Yeşilçam'ın artık tarih olan bir döneminde, acıklı ekonomik koşullar altında, ancak tartışılmaz bir meslekî coşku eşliğinde çekilmiş olan “trash” Türk filmlerine, onları çeken yapımcı ve yönetmelerin ya da oyuncuların dahi göstermediği yüksek bir saygıyı gösteren Vassilis Barounis, hiç kuşkusuz ki Türk sinemaseverlerine bu kısa haberden çok daha geniş bir çerçevede tanıtılmayı hak ediyor. Onu da yakın bir zamanda yine ben yapacağım inşaallah. Ancak, geçtiğimiz günlerde şirketinin internet sitesine yeniden girdiğimde, kendisinin, geçen yılın sonbaharında kaybettiğimiz ortak arkadaşımız Metin Demirhan'a bir vefâ gösterisi olarak, piyasaya sürdüğü son üç DVD'nin kutularının üzerine “Metin Demirhan Collection” ibaresini eklediğini görünce, dayanamadım ve bu sıra dışı sinemasal karakterden sizi daha fazla zaman yitirmeksizin haberdar etmeyi istedim. Kendisiyle yaptığım geniş çaplı bir röportaj ise pek yakında internet sitemizde yayımlanacak.
Ha bu arada, sözlerimi tamamlarken, Vassilis'in çok şaşırdığı bir olayı sizlere aktarmayı da bir borç biliyorum. Yeşilçam'ın artık adını bile anmaya tenezzül etmediği bu itilip kakılmış filmleri Beyoğlu'ndaki izbe depoların derinliklerinden (hem de bir sürü umursamaz Türk filmcisiyle kafa göz yarılarak yapılan İngilizce telefon görüşmeleri trafiğinin ardından) bin bir rica eşliğinde bulup çıkarttıran, onların master kasetlerini “korsan” olarak değil telif bedellerini paşa paşa ödeyerek satın alan, sonrasında ise “sözde” master durumdaki bu hurda kasetleri (bazılarının üzerinde stüdyoda bizzat çalıştığım için çok iyi biliyorum) insanı canından bezdiren bir emekle derleyip toparlayan ve sonuçta da maliyetlerini bile tam olarak karşılamayan bir fiyatla dünyanın her yerine kargoyla gönderen bu çılgın adam, fantastik Türk sinemasının klasikleşmiş örneklerini koruma ve dünyaya tanıtma yönündeki bütün gayretlerini rağmen, Türk sinemaseverlerinden neredeyse hiç sipariş alamadığını şaşkınlık içinde ifade ediyor bana.
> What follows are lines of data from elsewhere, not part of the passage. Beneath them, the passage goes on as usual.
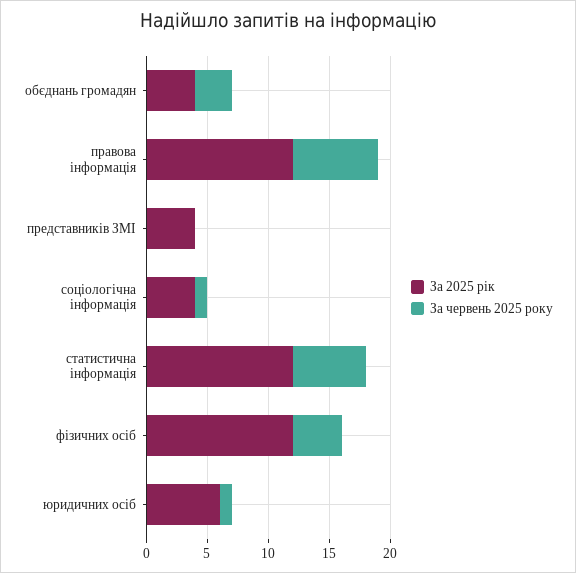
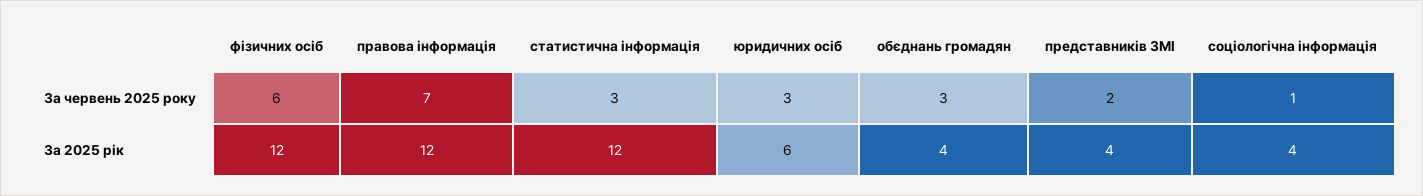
  {
    "За 2025 рік": {
      "обєднань громадян": 4,
      "правова інформація": 12,
      "представників ЗМІ": 4,
      "соціологічна інформація": 4,
      "статистична інформація": 12,
      "фізичних осіб": 12,
      "юридичних осіб": 6
    },
    "За червень 2025 року": {
      "обєднань громадян": 3,
      "правова інформація": 7,
-     "представників ЗМІ": 0,
+     "представників ЗМІ": 2,
      "соціологічна інформація": 1,
-     "статистична інформація": 6,
+     "статистична інформація": 3,
-     "фізичних осіб": 4,
+     "фізичних осіб": 6,
-     "юридичних осіб": 1
+     "юридичних осіб": 3
    }
  }

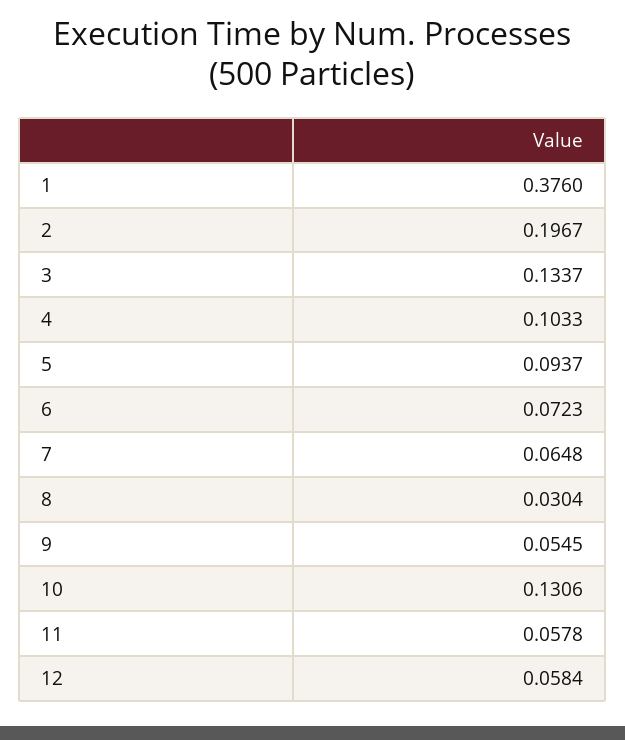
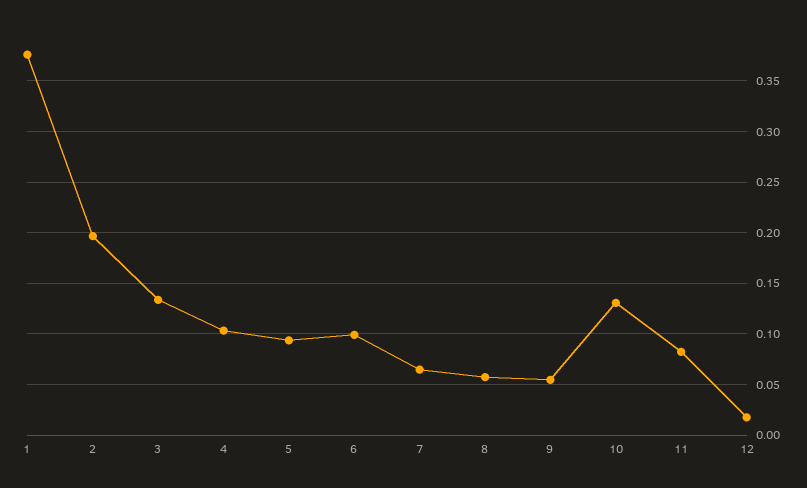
  {
    "1": 0.376,
    "2": 0.1967,
    "3": 0.1337,
    "4": 0.1033,
    "5": 0.0937,
-   "6": 0.0723,
+   "6": 0.1,
    "7": 0.0648,
-   "8": 0.0304,
+   "8": 0.06,
    "9": 0.0545,
    "10": 0.1306,
-   "11": 0.0578,
+   "11": 0.08,
-   "12": 0.0584
+   "12": 0.02
  }

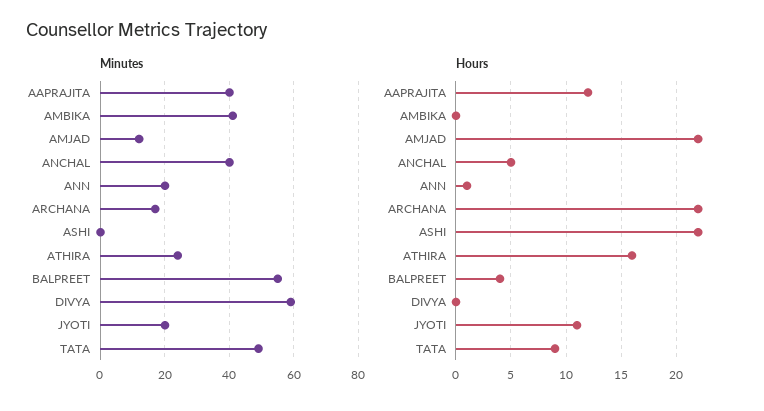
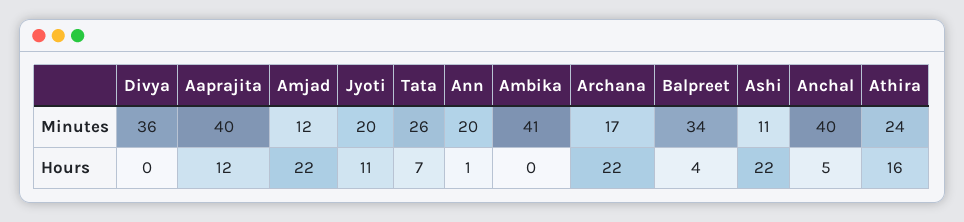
  {
    "Minutes": {
      "AAPRAJITA": 40,
      "AMBIKA": 41,
      "AMJAD": 12,
      "ANCHAL": 40,
      "ANN": 20,
      "ARCHANA": 17,
-     "ASHI": 0,
+     "ASHI": 11,
      "ATHIRA": 24,
-     "BALPREET": 55,
+     "BALPREET": 34,
-     "DIVYA": 60,
+     "DIVYA": 36,
      "JYOTI": 20,
-     "TATA": 50
+     "TATA": 26
    },
    "Hours": {
      "AAPRAJITA": 12,
      "AMBIKA": 0,
      "AMJAD": 22,
      "ANCHAL": 5,
      "ANN": 1,
      "ARCHANA": 22,
      "ASHI": 22,
      "ATHIRA": 16,
      "BALPREET": 4,
      "DIVYA": 0,
      "JYOTI": 11,
-     "TATA": 9
+     "TATA": 7
    }
  }

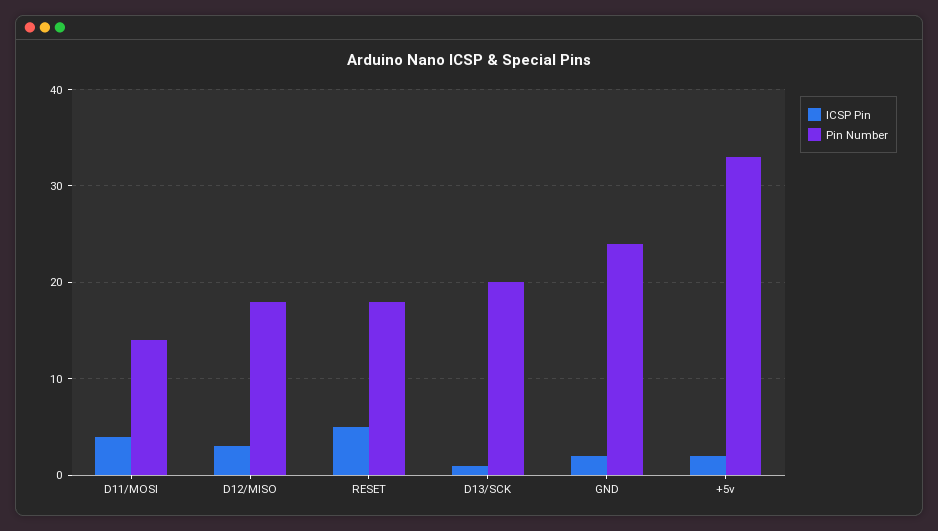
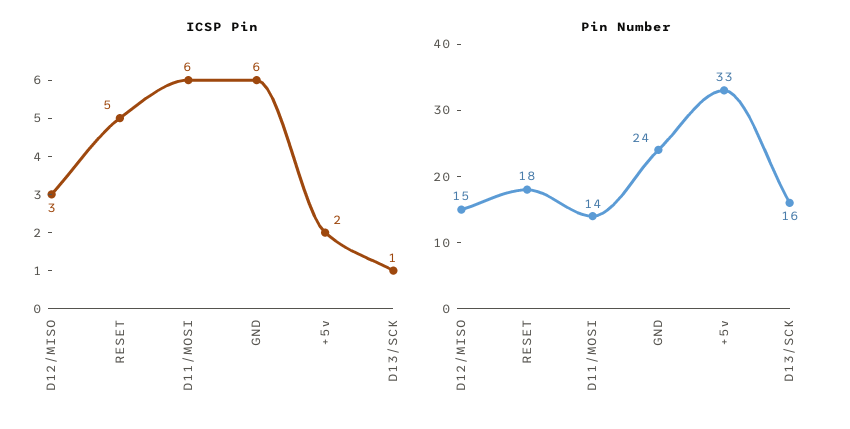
  {
    "ICSP Pin": {
-     "D11/MOSI": 4,
+     "D11/MOSI": 6,
      "D12/MISO": 3,
      "RESET": 5,
      "D13/SCK": 1,
-     "GND": 2,
+     "GND": 6,
      "+5v": 2
    },
    "Pin Number": {
      "D11/MOSI": 14,
-     "D12/MISO": 18,
+     "D12/MISO": 15,
      "RESET": 18,
-     "D13/SCK": 20,
+     "D13/SCK": 16,
      "GND": 24,
      "+5v": 33
    }
  }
Ve bütün samimiyetiyle soruyor:
“Yahu, ben maddî imkânları son derece sınırlı bir Yunanlı olarak, bu filmlere bütün hayatımı ve varımı yoğumu döktüm. 70 milyonluk koskoca Türkiye'de kendi sinemasının tarihinden bu tür marjinal örnekleri arşivine katmaya hevesli olan 20-30 tane sıkı sinemasever yok mudur? Piyasaya sürdüğüm kült filmler için ABD'den Japonya'ya kadar neredeyse her ülkeden sipariş alıyorum. Ancak, birkaç meraklı haricinde Türkiye'den yıllardır tık yok. Bu nasıl bir iştir?”
Pek çok genç sinemaseverin “bilet bedeli” ödeyerek sinemaya gitmeyi ya da “yasal DVD satın almayı” artık tamamen unuttuğu, her türlü sinemaseverlik faaliyetinin bütünüyle “korsan kültürü” üzerinden yürütüldüğü böylesine kendine özgü bir ülke için, cevabı oldukça zor bir soru tabiî bu. Dolayısıyla, ben de cevabı henüz bulamadım!